PALAIS MIMARD
Neo-Gothic palace, whose façade features a medallion of Joan of Arc, the lay saint.
At the end of the 19th century, the wealthy citizens of Saint-Etienne showed their wealth in the choice of architecture for their private mansions by opting for the eclectic style. Buildings in Saint-Etienne became taller and more monumental. The local elite, freed from their rural roots, displayed a luxurious lifestyle. Built in 1893-1894 by Marcel and Léon Lamaizière, the brick and stone mansion of the ribbon maker André-Thomas, known as Adrien David de Sauzéa (1856-1927), husband of Magdeleine Claudine Serre (1857-1943), in neo-Gothic style, influenced by the Italian Renaissance, is integrated into a tenement building.

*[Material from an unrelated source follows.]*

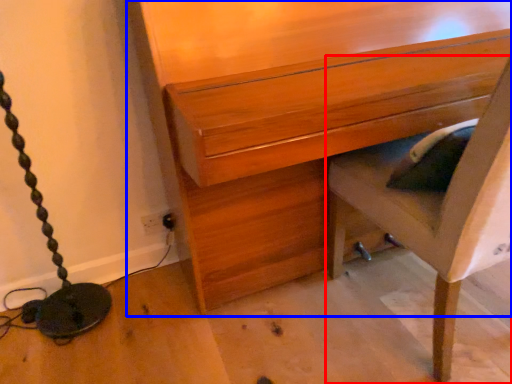
Question: Which of the following is the closest to the observer, furniture (highlighted by a red box) or chest of drawers (highlighted by a blue box)?

Choices:
 (A) furniture
 (B) chest of drawers

Answer: (A)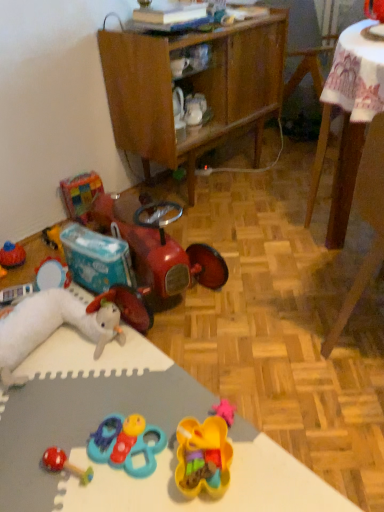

In 1905, Etienne Mimard, an art lover and director of the Manufacture d'Armes et de Cycles, which later became Manufrance, a pioneering mail order company, bought this splendid mansion. A nationalist and anglophobe, he had a medallion of Joan of Arc, the "lay saint", beatified in 1909, sculpted on the façade. Well located, he walked every day to his factory, the Manufacture d'Armes et de Cycles, cours Fauriel.
A winter garden in this private mansion in Saint-Etienne has an exposed metal frame with decorative networks and very beautiful stained glass windows in an Art Nouveau style.This building is a jewel in the crown of our architectural and historical heritage, full of delicacy, finesse and refinement.